> **What to work on**: Repeat exactly the lines of the listing from the line containing "image is of" through its last line, and nothing beyond them.

> **Provided data**:
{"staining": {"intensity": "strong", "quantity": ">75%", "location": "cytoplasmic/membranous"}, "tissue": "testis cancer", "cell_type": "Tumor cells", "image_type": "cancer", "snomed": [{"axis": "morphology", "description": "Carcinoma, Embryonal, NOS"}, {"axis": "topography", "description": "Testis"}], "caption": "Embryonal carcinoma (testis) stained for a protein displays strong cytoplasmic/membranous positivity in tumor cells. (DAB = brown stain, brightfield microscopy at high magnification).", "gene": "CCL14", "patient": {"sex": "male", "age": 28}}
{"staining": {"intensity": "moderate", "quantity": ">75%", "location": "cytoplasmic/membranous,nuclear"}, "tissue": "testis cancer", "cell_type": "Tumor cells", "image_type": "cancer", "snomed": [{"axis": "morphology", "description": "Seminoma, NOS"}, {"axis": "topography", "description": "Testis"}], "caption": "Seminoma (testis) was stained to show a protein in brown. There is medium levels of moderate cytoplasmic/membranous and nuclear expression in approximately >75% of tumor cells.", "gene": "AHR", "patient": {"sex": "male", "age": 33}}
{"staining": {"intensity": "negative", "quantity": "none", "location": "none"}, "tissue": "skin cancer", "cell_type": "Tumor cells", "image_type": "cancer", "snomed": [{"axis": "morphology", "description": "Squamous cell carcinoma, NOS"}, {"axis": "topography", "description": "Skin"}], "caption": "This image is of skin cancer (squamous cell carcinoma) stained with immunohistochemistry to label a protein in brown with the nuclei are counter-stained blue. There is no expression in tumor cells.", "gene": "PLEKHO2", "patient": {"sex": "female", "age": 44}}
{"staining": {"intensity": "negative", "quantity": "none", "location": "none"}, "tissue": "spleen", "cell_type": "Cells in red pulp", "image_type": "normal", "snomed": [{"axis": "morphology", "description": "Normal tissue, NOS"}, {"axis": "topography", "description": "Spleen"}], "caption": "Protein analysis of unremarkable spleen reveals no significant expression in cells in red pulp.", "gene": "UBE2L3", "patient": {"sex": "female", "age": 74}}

> **Task solution**:
{"staining": {"intensity": "negative", "quantity": "none", "location": "none"}, "tissue": "skin cancer", "cell_type": "Tumor cells", "image_type": "cancer", "snomed": [{"axis": "morphology", "description": "Squamous cell carcinoma, NOS"}, {"axis": "topography", "description": "Skin"}], "caption": "This image is of skin cancer (squamous cell carcinoma) stained with immunohistochemistry to label a protein in brown with the nuclei are counter-stained blue. There is no expression in tumor cells.", "gene": "PLEKHO2", "patient": {"sex": "female", "age": 44}}
{"staining": {"intensity": "negative", "quantity": "none", "location": "none"}, "tissue": "spleen", "cell_type": "Cells in red pulp", "image_type": "normal", "snomed": [{"axis": "morphology", "description": "Normal tissue, NOS"}, {"axis": "topography", "description": "Spleen"}], "caption": "Protein analysis of unremarkable spleen reveals no significant expression in cells in red pulp.", "gene": "UBE2L3", "patient": {"sex": "female", "age": 74}}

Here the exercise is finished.